A disturbance vortex method for simulating rotor/stator interaction in turbomachinery was developed^[1,2]. This method has some obvious advantages in simulating unsteady flow in turbomachinery, such as understandable physical picture and good convergency. However, there is an important simplification in reference 1, which ignores the disturbance expansion. As a result, the computational process is greatly simplified. The main purpose of the present paper is to take the disturbance expansion into consideration with the aim to lay down a solid mathematical and physical foundation for the disturbance vortex method. Since the disturbance expansion has been taken into account, one has to solve the mass, vorticity transport and energy transport equations for disturbance motion in a coupled way. These are the main differences between the present paperand reference 1.

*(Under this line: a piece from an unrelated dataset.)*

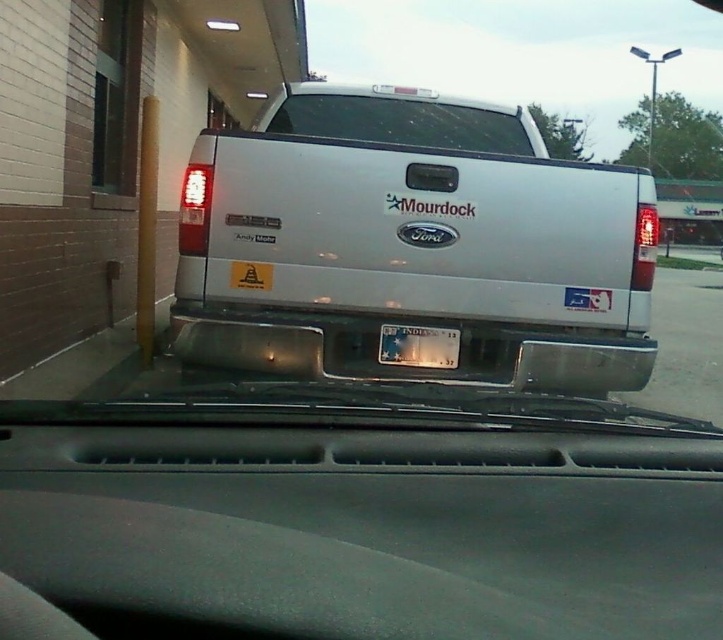
You are a photographer trying to capture the silver metallic pickup truck at center and the clear glass windshield at center in a single shot. Based on their sizes, which object would appear bigger in your photo?

The silver metallic pickup truck at center is larger in size than the clear glass windshield at center, so it would appear bigger in the photo.

You are a driver approaching the silver Ford pickup truck parked in the parking lot. You need to read the license plate of the white plastic license plate at center. Can you see it through the clear glass windshield at center?

The white plastic license plate at center is behind the clear glass windshield at center, so you cannot see it through the windshield.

To validate the computational method, the unsteady flows caused by rotor/stator interaction in the first stage of NASA - 67 compressor were simulated in reference 1. And unsteady velocity correlation parameters at several locations inside the passage were compared with the experimental data. In order to find out the influence of ignoring the disturbance expansion on computational results, the same example was studied in the present paper. From the simulation results it can seen that the disturbance vortex method still converges fast even the disturbance expansion is taken into consideration.

It is noted that the additional velocity component which is needed to meet the nonpenetrate condition on the body surface is expressed by an elliptic-type Laplace equation rather than a hyperbolic-type equation even the flow is unsteady and compressible. It is also noted that setting the disturbance expansion to be zero is not equivalent to an incompressible disturbance motion.